To Polska, a nie nasze miasto, powinna zatroszczyć się o swoich obywateli w potrzebie – mówi burmistrz śródmieścia Berlina. Ponieważ w niemieckiej stolicy mnożą się skargi na bezdomnych Polaków, władze rozważają ich deportację.

Poznaję ich po języku. W okolicy słynnego zachodnioberlińskiego dworca Zoo słyszę wiązankę polskich przekleństw.
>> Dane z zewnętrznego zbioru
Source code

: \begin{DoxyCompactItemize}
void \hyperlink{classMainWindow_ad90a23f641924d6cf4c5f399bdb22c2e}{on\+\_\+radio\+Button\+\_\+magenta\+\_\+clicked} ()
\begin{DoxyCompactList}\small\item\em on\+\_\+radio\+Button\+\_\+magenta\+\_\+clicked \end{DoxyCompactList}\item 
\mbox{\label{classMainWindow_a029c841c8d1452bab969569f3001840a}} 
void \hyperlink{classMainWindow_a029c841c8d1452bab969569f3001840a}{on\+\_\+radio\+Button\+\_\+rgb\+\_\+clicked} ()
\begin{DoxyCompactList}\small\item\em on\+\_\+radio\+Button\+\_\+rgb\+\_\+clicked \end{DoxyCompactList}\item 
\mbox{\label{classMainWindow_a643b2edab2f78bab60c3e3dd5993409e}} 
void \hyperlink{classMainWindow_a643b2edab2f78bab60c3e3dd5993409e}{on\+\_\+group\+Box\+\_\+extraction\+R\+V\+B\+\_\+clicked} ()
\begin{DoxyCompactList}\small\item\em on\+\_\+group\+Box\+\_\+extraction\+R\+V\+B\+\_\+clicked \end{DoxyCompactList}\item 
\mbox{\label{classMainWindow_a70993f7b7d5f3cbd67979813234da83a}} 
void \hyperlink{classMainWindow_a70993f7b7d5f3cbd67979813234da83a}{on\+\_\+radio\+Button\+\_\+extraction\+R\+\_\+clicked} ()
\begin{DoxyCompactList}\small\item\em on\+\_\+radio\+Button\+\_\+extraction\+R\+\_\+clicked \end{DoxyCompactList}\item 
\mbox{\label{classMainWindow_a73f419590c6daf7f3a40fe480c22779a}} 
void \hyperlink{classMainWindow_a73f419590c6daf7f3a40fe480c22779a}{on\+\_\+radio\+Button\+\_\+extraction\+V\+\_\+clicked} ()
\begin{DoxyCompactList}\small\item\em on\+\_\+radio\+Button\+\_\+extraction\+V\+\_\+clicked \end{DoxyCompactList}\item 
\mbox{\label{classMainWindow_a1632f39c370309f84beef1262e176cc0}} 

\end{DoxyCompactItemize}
Bezdomni siedzą na ławce i o czymś zawzięcie dyskutują. Rozmawia ze mną tylko Paweł z Wrocławia, ale zbyt wiele powiedzieć o sobie nie chce.

– Tak mi się życie potoczyło: przyjechałem do pracy, wylądowałem w namiocie w parku – mówi, a potem zbiera swoje reklamówki i odchodzi.

Na Alexanderplatz w sercu dawnego Berlina wschodniego polscy bezdomni nie są zbyt rozmowni…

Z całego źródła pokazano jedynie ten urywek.